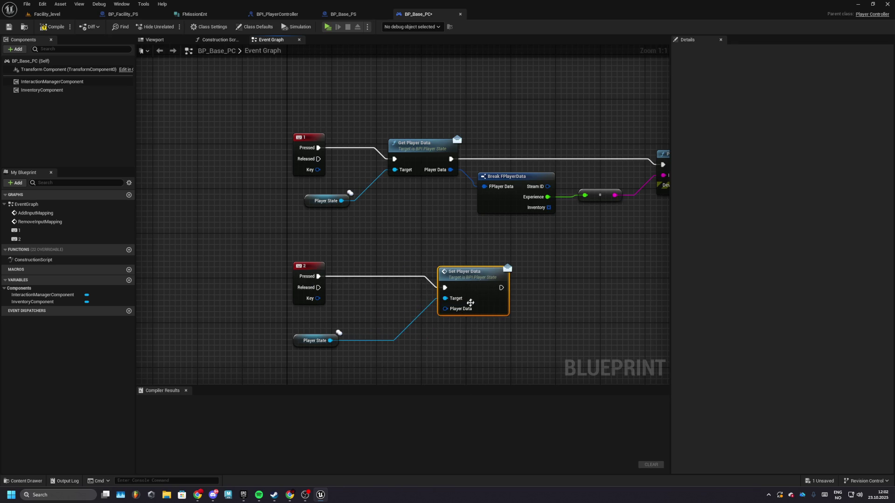
pyautogui.moveTo(443, 305); pyautogui.dragTo(418, 345)
pyautogui.press('Escape')
# Step: Feed Set Player Data's Player Data input from a new Make FPlayerData node
pyautogui.moveTo(450, 286)
pyautogui.mouseDown()
pyautogui.moveTo(439, 313)
pyautogui.moveTo(391, 297)
pyautogui.moveTo(332, 358)
pyautogui.mouseUp()
pyautogui.write('br')
pyautogui.click(433, 305)
pyautogui.press('Down')
pyautogui.press('Down')
pyautogui.press('Down')
pyautogui.press('Return')
pyautogui.write('random ex')
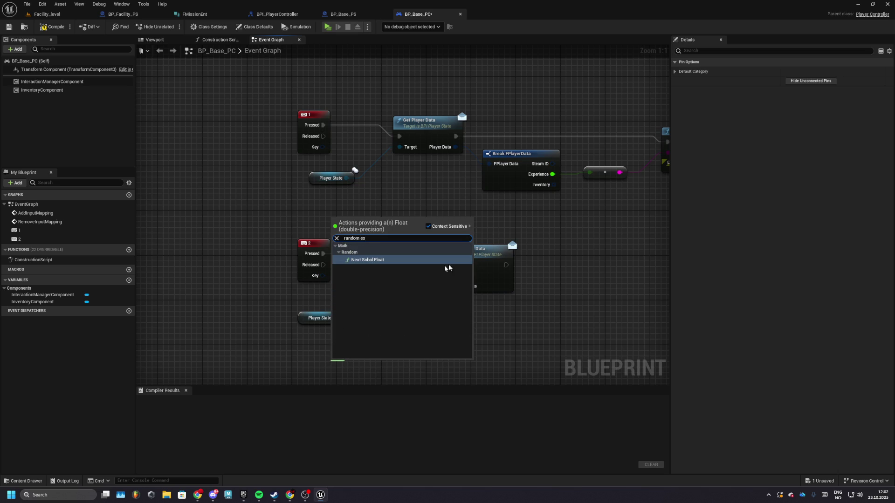
pyautogui.press('Escape')
pyautogui.moveTo(401, 233); pyautogui.dragTo(574, 233)
pyautogui.click(367, 299)
pyautogui.moveTo(367, 299); pyautogui.dragTo(446, 322)
# Step: Read the current data on key 2 with a copied Get Player Data and Break FPlayerData
pyautogui.click(348, 105)
pyautogui.press('ctrl+c')
pyautogui.press('ctrl+v')
pyautogui.moveTo(291, 269); pyautogui.dragTo(286, 230)
pyautogui.moveTo(255, 302)
pyautogui.mouseDown()
pyautogui.moveTo(280, 248)
pyautogui.moveTo(315, 265)
pyautogui.mouseUp()
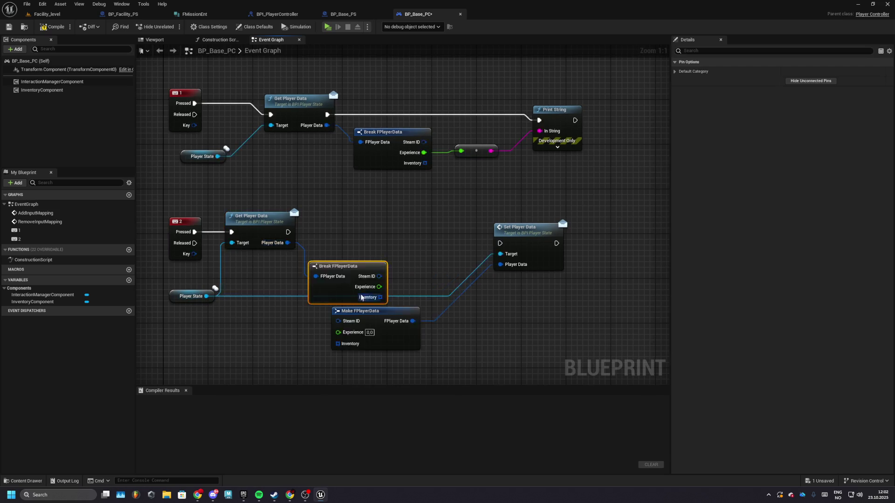
pyautogui.click(361, 299)
pyautogui.moveTo(306, 192); pyautogui.dragTo(536, 275)
pyautogui.moveTo(445, 189); pyautogui.dragTo(635, 189)
# Step: Add 1 to Experience into Make FPlayerData, chain exec to Set Player Data, and compile
pyautogui.moveTo(287, 241); pyautogui.dragTo(328, 270)
pyautogui.write('+')
pyautogui.press('Return')
pyautogui.write('1')
pyautogui.press('Return')
pyautogui.moveTo(371, 274); pyautogui.dragTo(437, 287)
pyautogui.moveTo(592, 199)
pyautogui.mouseDown()
pyautogui.moveTo(560, 209)
pyautogui.moveTo(219, 191)
pyautogui.moveTo(163, 197)
pyautogui.mouseUp()
pyautogui.moveTo(550, 219); pyautogui.dragTo(521, 208)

═══

- _DIRECTIONS_
Every line above holding the string "Step" should be listed.

- _EXERCISE OUTPUT_
# Step: Feed Set Player Data's Player Data input from a new Make FPlayerData node
# Step: Read the current data on key 2 with a copied Get Player Data and Break FPlayerData
# Step: Add 1 to Experience into Make FPlayerData, chain exec to Set Player Data, and compile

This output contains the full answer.